Bu olayda ayrıca hesaba katılması gereken bir husus daha vardır. O da “Hak Teâlâ, ölüden diriyi çıkarır...” âyetinin kâmil bir tecellisine tam bir örnek teşkil eden münafıkın oğlu Abdullah’tır. O her şeye rağmen İbn Ubeyy’e baba demektedir ve ihtimal ki, Hz. Peygamber, bu ihlâslı gencin gönlünü hoşetmek istemiştir. Nitekim öldürülme söylentisini soruşturan Abdullah’a vaktiyle Hz. Muhammed (s.a.v.)’in “Hayır, hayır! Aksine babanın hayrını ve ıslahını diliyoruz!” demesi de böyle bir ihtimali kuvvetlendiriyor.
Resûlüllâh’ın, gömleğini kefen yerine vermesi ise iki şekilde yorumlanıyor:
Hz. Peygamber, hüsnü niyetli yaklaşım içine girerek geride kalan münafıkları şaşırtmak ve kalplerindeki nifak tohumunu çürütmek, böylece onları nifak çizgisinden, İslâm dairesine yöneltmek istiyordu. Nitekim bazı kaynaklar, bu hadiseden sonra İbn Übeyy’in kabilesine mensup 1000 kadar münafıkın İslâm’a girdiklerini naklederler.[5]
Hz. Peygamber’in amcası Hz. Abbas, Bedir’de esir müşrikler arasında bulunuyordu ve iri yapılıydı. Peygamberimiz, esirlere temiz elbiseler giydirilmesini emrettiğinde amcasına göre elbise bulunamamıştı. Bunun üzerine kendisi de iri yapılı olan İbn Ubeyy, gömleğini vermişti, buna mukâbele edilmesi ise, Arapların sosyal yapılarının ve törelerinin gereğiydi. Ancak sağlığında böyle bir mukâbele imkânı bulunamamıştı. Ölümünde verilen gömlekle Hz. Peygamber, amcasını, İbn Übeyy’in minnet yükünden kurtarmış oluyordu.[6]
Hâsılı, Hz. Peygamber’in bu konudaki tutumu konusunda ne kadar yorum yapılsa, yine de tam olarak anlatma imkânı bulunamaz.

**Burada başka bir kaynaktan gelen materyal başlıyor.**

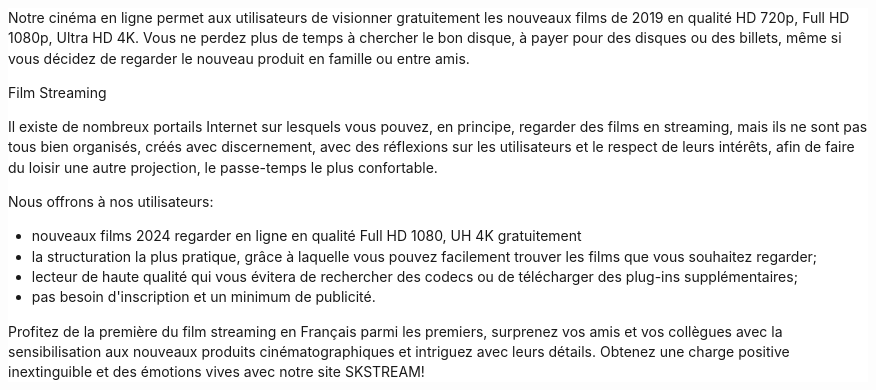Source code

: Notre cinéma en ligne permet aux utilisateurs de visionner gratuitement les nouveaux films de 2019 en qualité HD 720p, Full HD 1080p, Ultra HD 4K. Vous ne perdez plus de temps à chercher le bon disque, à payer pour des disques ou des billets, même si vous décidez de regarder le nouveau produit en famille ou entre amis.

Film Streaming

Il existe de nombreux portails Internet sur lesquels vous pouvez, en principe, regarder des films en streaming, mais ils ne sont pas tous bien organisés, créés avec discernement, avec des réflexions sur les utilisateurs et le respect de leurs intérêts, afin de faire du loisir une autre projection, le passe-temps le plus confortable.

Nous offrons à nos utilisateurs:

- nouveaux films 2024 regarder en ligne en qualité Full HD 1080, UH 4K gratuitement
- la structuration la plus pratique, grâce à laquelle vous pouvez facilement trouver les films que vous souhaitez regarder;
- lecteur de haute qualité qui vous évitera de rechercher des codecs ou de télécharger des plug-ins supplémentaires;
- pas besoin d'inscription et un minimum de publicité.

Profitez de la première du film streaming en Français parmi les premiers, surprenez vos amis et vos collègues avec la sensibilisation aux nouveaux produits cinématographiques et intriguez avec leurs détails. Obtenez une charge positive inextinguible et des émotions vives avec notre site SKSTREAM!
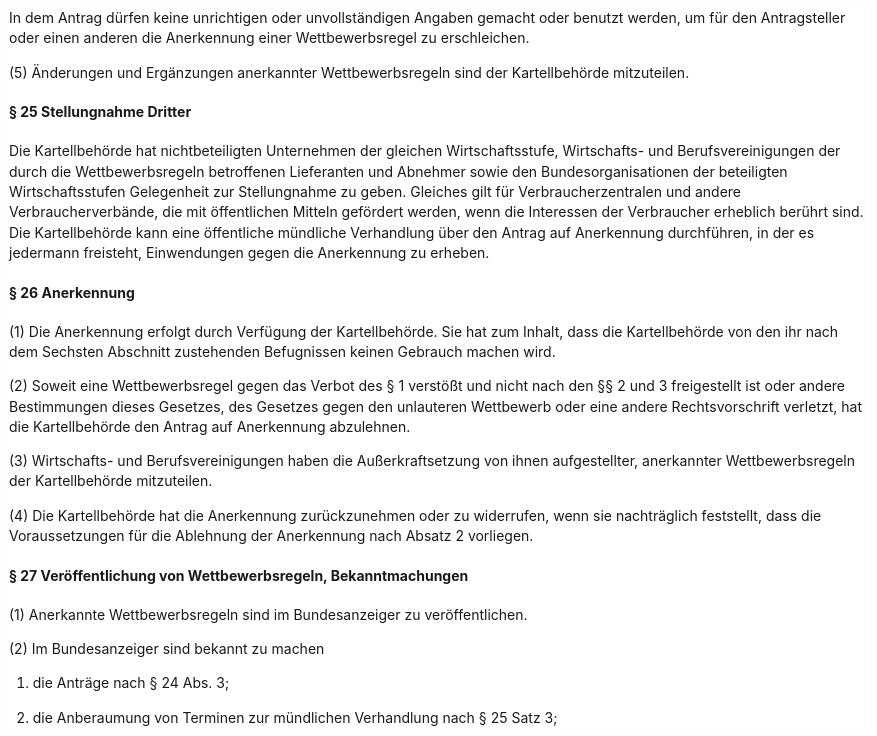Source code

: 

In dem Antrag dürfen keine unrichtigen oder unvollständigen Angaben
gemacht oder benutzt werden, um für den Antragsteller oder einen
anderen die Anerkennung einer Wettbewerbsregel zu erschleichen.

(5) Änderungen und Ergänzungen anerkannter Wettbewerbsregeln sind der
Kartellbehörde mitzuteilen.


#### § 25 Stellungnahme Dritter

Die Kartellbehörde hat nichtbeteiligten Unternehmen der gleichen
Wirtschaftsstufe, Wirtschafts- und Berufsvereinigungen der durch die
Wettbewerbsregeln betroffenen Lieferanten und Abnehmer sowie den
Bundesorganisationen der beteiligten Wirtschaftsstufen Gelegenheit zur
Stellungnahme zu geben. Gleiches gilt für Verbraucherzentralen und
andere Verbraucherverbände, die mit öffentlichen Mitteln gefördert
werden, wenn die Interessen der Verbraucher erheblich berührt sind.
Die Kartellbehörde kann eine öffentliche mündliche Verhandlung über
den Antrag auf Anerkennung durchführen, in der es jedermann freisteht,
Einwendungen gegen die Anerkennung zu erheben.


#### § 26 Anerkennung

(1) Die Anerkennung erfolgt durch Verfügung der Kartellbehörde. Sie
hat zum Inhalt, dass die Kartellbehörde von den ihr nach dem Sechsten
Abschnitt zustehenden Befugnissen keinen Gebrauch machen wird.

(2) Soweit eine Wettbewerbsregel gegen das Verbot des § 1 verstößt und
nicht nach den §§ 2 und 3 freigestellt ist oder andere Bestimmungen
dieses Gesetzes, des Gesetzes gegen den unlauteren Wettbewerb oder
eine andere Rechtsvorschrift verletzt, hat die Kartellbehörde den
Antrag auf Anerkennung abzulehnen.

(3) Wirtschafts- und Berufsvereinigungen haben die Außerkraftsetzung
von ihnen aufgestellter, anerkannter Wettbewerbsregeln der
Kartellbehörde mitzuteilen.

(4) Die Kartellbehörde hat die Anerkennung zurückzunehmen oder zu
widerrufen, wenn sie nachträglich feststellt, dass die Voraussetzungen
für die Ablehnung der Anerkennung nach Absatz 2 vorliegen.


#### § 27 Veröffentlichung von Wettbewerbsregeln, Bekanntmachungen

(1) Anerkannte Wettbewerbsregeln sind im Bundesanzeiger zu
veröffentlichen.

(2) Im Bundesanzeiger sind bekannt zu machen

1.  die Anträge nach § 24 Abs. 3;


2.  die Anberaumung von Terminen zur mündlichen Verhandlung nach § 25 Satz
    3;
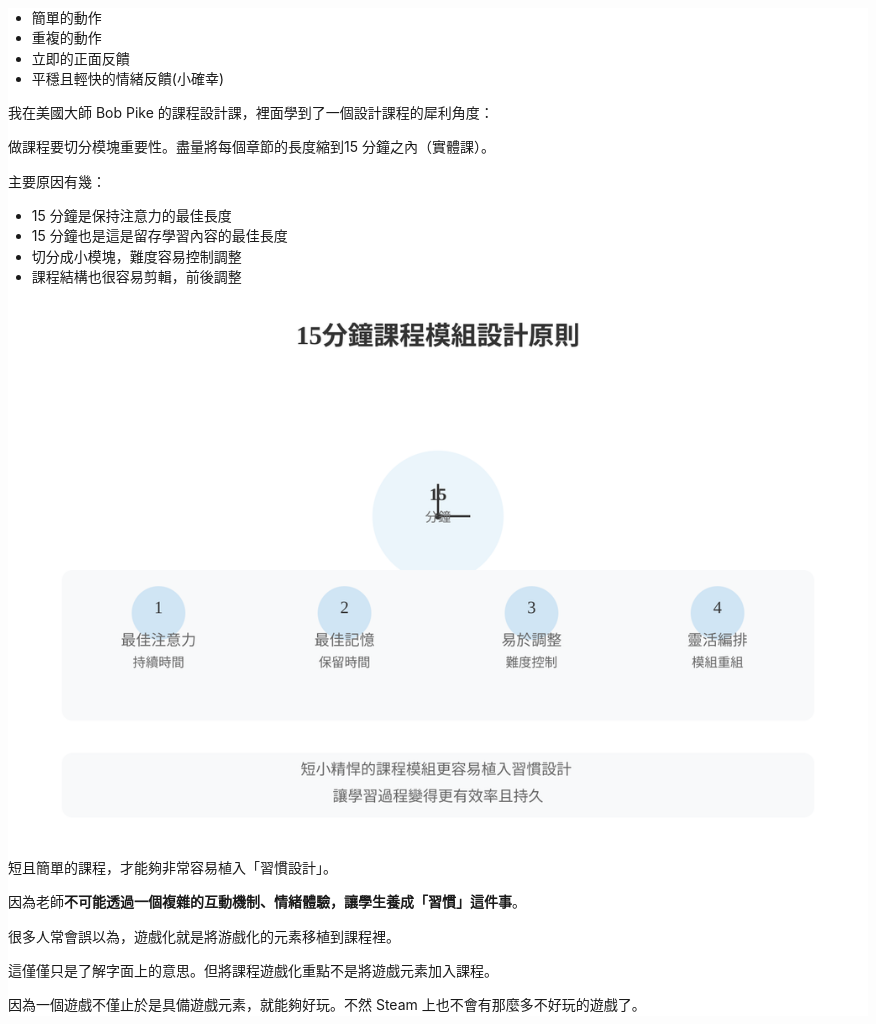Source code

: - 簡單的動作
- 重複的動作
- 立即的正面反饋
- 平穩且輕快的情緒反饋(小確幸)

我在美國大師 Bob Pike 的課程設計課，裡面學到了一個設計課程的犀利角度：



做課程要切分模塊重要性。盡量將每個章節的長度縮到15 分鐘之內（實體課）。

主要原因有幾：

- 15 分鐘是保持注意力的最佳長度
- 15 分鐘也是這是留存學習內容的最佳長度
- 切分成小模塊，難度容易控制調整
- 課程結構也很容易剪輯，前後調整

![15分鐘課程模組設計原則](drawings/07/course-design-principles.svg)

短且簡單的課程，才能夠非常容易植入「習慣設計」。

因為老師**不可能透過一個複雜的互動機制、情緒體驗，讓學生養成「習慣」這件事**。

很多人常會誤以為，遊戲化就是將游戲化的元素移植到課程裡。

這僅僅只是了解字面上的意思。但將課程遊戲化重點不是將遊戲元素加入課程。

因為一個遊戲不僅止於是具備遊戲元素，就能夠好玩。不然 Steam 上也不會有那麼多不好玩的遊戲了。
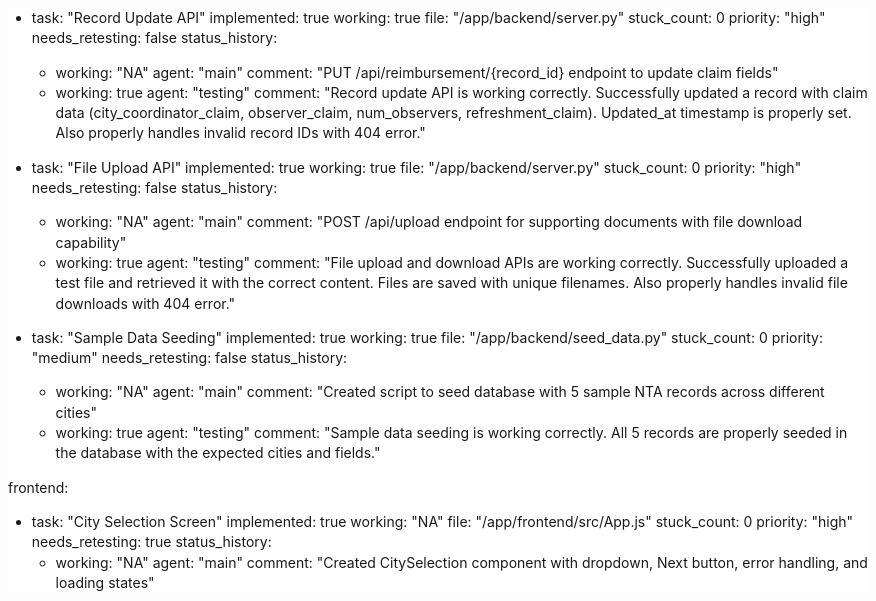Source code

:   - task: "Record Update API"
    implemented: true
    working: true
    file: "/app/backend/server.py"
    stuck_count: 0
    priority: "high"
    needs_retesting: false
    status_history:
      - working: "NA"
        agent: "main"
        comment: "PUT /api/reimbursement/{record_id} endpoint to update claim fields"
      - working: true
        agent: "testing"
        comment: "Record update API is working correctly. Successfully updated a record with claim data (city_coordinator_claim, observer_claim, num_observers, refreshment_claim). Updated_at timestamp is properly set. Also properly handles invalid record IDs with 404 error."
        
  - task: "File Upload API"
    implemented: true
    working: true
    file: "/app/backend/server.py"
    stuck_count: 0
    priority: "high"
    needs_retesting: false
    status_history:
      - working: "NA"
        agent: "main"
        comment: "POST /api/upload endpoint for supporting documents with file download capability"
      - working: true
        agent: "testing"
        comment: "File upload and download APIs are working correctly. Successfully uploaded a test file and retrieved it with the correct content. Files are saved with unique filenames. Also properly handles invalid file downloads with 404 error."
        
  - task: "Sample Data Seeding"
    implemented: true
    working: true
    file: "/app/backend/seed_data.py"
    stuck_count: 0
    priority: "medium"
    needs_retesting: false
    status_history:
      - working: "NA"
        agent: "main"
        comment: "Created script to seed database with 5 sample NTA records across different cities"
      - working: true
        agent: "testing"
        comment: "Sample data seeding is working correctly. All 5 records are properly seeded in the database with the expected cities and fields."

frontend:
  - task: "City Selection Screen"
    implemented: true
    working: "NA"
    file: "/app/frontend/src/App.js"
    stuck_count: 0
    priority: "high"
    needs_retesting: true
    status_history:
      - working: "NA"
        agent: "main"
        comment: "Created CitySelection component with dropdown, Next button, error handling, and loading states"
        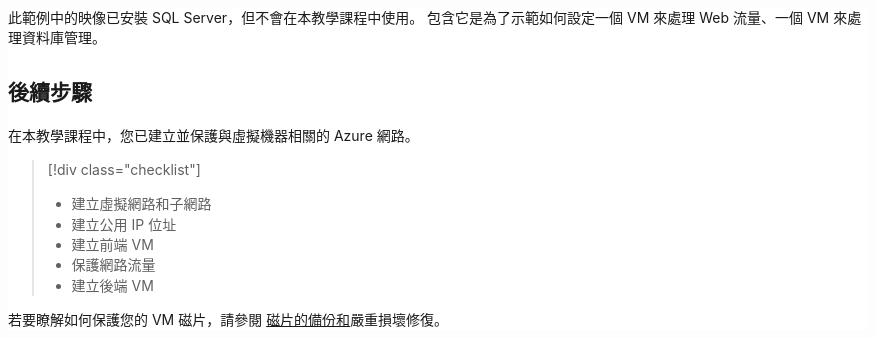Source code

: 此範例中的映像已安裝 SQL Server，但不會在本教學課程中使用。 包含它是為了示範如何設定一個 VM 來處理 Web 流量、一個 VM 來處理資料庫管理。

## <a name="next-steps"></a>後續步驟

在本教學課程中，您已建立並保護與虛擬機器相關的 Azure 網路。 

> [!div class="checklist"]
> * 建立虛擬網路和子網路
> * 建立公用 IP 位址
> * 建立前端 VM
> * 保護網路流量
> * 建立後端 VM

若要瞭解如何保護您的 VM 磁片，請參閱 [磁片的備份和](backup-and-disaster-recovery-for-azure-iaas-disks.md)嚴重損壞修復。
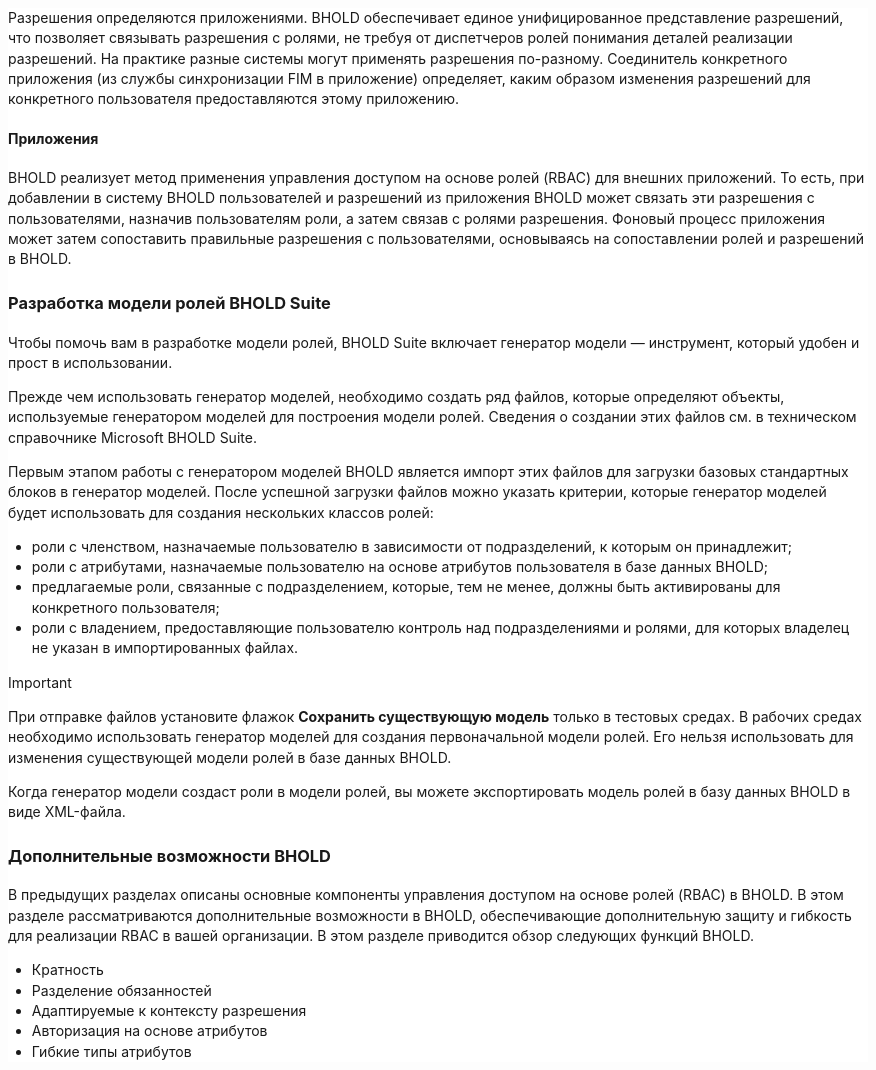 Разрешения определяются приложениями. BHOLD обеспечивает единое унифицированное представление разрешений, что позволяет связывать разрешения с ролями, не требуя от диспетчеров ролей понимания деталей реализации разрешений. На практике разные системы могут применять разрешения по-разному. Соединитель конкретного приложения (из службы синхронизации FIM в приложение) определяет, каким образом изменения разрешений для конкретного пользователя предоставляются этому приложению. 

#### <a name="applications"></a>Приложения

BHOLD реализует метод применения управления доступом на основе ролей (RBAC) для внешних приложений. То есть, при добавлении в систему BHOLD пользователей и разрешений из приложения BHOLD может связать эти разрешения с пользователями, назначив пользователям роли, а затем связав с ролями разрешения. Фоновый процесс приложения может затем сопоставить правильные разрешения с пользователями, основываясь на сопоставлении ролей и разрешений в BHOLD.

### <a name="developing-the-bhold-suite-role-model"></a>Разработка модели ролей BHOLD Suite

Чтобы помочь вам в разработке модели ролей, BHOLD Suite включает генератор модели — инструмент, который удобен и прост в использовании.

Прежде чем использовать генератор моделей, необходимо создать ряд файлов, которые определяют объекты, используемые генератором моделей для построения модели ролей. Сведения о создании этих файлов см. в техническом справочнике Microsoft BHOLD Suite.

Первым этапом работы с генератором моделей BHOLD является импорт этих файлов для загрузки базовых стандартных блоков в генератор моделей. После успешной загрузки файлов можно указать критерии, которые генератор моделей будет использовать для создания нескольких классов ролей:

- роли с членством, назначаемые пользователю в зависимости от подразделений, к которым он принадлежит;
- роли с атрибутами, назначаемые пользователю на основе атрибутов пользователя в базе данных BHOLD;
- предлагаемые роли, связанные с подразделением, которые, тем не менее, должны быть активированы для конкретного пользователя;
- роли с владением, предоставляющие пользователю контроль над подразделениями и ролями, для которых владелец не указан в импортированных файлах.

>[!Important]
При отправке файлов установите флажок **Сохранить существующую модель** только в тестовых средах. В рабочих средах необходимо использовать генератор моделей для создания первоначальной модели ролей. Его нельзя использовать для изменения существующей модели ролей в базе данных BHOLD.

Когда генератор модели создаст роли в модели ролей, вы можете экспортировать модель ролей в базу данных BHOLD в виде XML-файла.

### <a name="advanced-bhold-features"></a>Дополнительные возможности BHOLD

В предыдущих разделах описаны основные компоненты управления доступом на основе ролей (RBAC) в BHOLD. В этом разделе рассматриваются дополнительные возможности в BHOLD, обеспечивающие дополнительную защиту и гибкость для реализации RBAC в вашей организации. В этом разделе приводится обзор следующих функций BHOLD.

- Кратность
- Разделение обязанностей
- Адаптируемые к контексту разрешения
- Авторизация на основе атрибутов
- Гибкие типы атрибутов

Bu konuyu eskilerin dediği gibi “Allahü a’lemü bissavab: Her şeyin doğrusunu, en iyi bilen Allah’tır” diyerek kapatalım ve Cenâb-ı Peygamber’in ilk cuma hutbesinde belirttiği bir sözünü nakledelim:
“Allah’ın doğru yola götürdüğünü kimse saptıramaz! Allah’ın yoldan çıkardığına da kimse doğru yolu gösteremez.”[7]